● Activity
In the material below, find each line holding the string "index" and copy it.

● Record excerpts
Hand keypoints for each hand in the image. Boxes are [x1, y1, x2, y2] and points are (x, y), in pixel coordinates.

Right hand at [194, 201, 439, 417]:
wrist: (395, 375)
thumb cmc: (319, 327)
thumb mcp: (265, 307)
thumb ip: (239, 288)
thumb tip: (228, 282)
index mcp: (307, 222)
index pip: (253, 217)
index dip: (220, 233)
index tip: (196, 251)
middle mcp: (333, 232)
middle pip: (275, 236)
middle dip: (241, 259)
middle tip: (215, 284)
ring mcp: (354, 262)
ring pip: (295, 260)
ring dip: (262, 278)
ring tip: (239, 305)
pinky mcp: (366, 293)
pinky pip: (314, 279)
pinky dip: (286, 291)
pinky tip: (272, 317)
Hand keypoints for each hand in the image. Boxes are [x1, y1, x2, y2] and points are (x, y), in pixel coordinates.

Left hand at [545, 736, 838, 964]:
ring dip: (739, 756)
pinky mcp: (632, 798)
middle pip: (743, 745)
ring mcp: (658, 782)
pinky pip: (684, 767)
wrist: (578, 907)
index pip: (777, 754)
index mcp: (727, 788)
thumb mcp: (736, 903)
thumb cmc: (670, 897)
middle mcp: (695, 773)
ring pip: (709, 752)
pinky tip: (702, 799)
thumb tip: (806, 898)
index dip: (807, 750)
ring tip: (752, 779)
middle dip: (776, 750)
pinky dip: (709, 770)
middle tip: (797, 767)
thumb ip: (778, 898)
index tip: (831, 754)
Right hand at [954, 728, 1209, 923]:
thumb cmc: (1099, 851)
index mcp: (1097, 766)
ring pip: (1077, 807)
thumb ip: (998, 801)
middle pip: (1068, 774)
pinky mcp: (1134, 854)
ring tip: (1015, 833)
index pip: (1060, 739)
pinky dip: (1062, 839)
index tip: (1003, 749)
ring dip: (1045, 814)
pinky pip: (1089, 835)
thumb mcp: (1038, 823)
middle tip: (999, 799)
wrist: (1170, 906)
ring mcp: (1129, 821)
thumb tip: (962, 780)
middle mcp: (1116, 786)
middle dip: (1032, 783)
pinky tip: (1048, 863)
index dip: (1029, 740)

● Worked solution
index mcp: (307, 222)
index pip: (253, 217)
index dip: (220, 233)
index tip: (196, 251)
index pip: (777, 754)
index mcp: (727, 788)
index dip: (807, 750)
index tip: (831, 754)
index mcp: (1097, 766)
index pip: (1060, 739)
index tip: (1003, 749)
index dip: (1029, 740)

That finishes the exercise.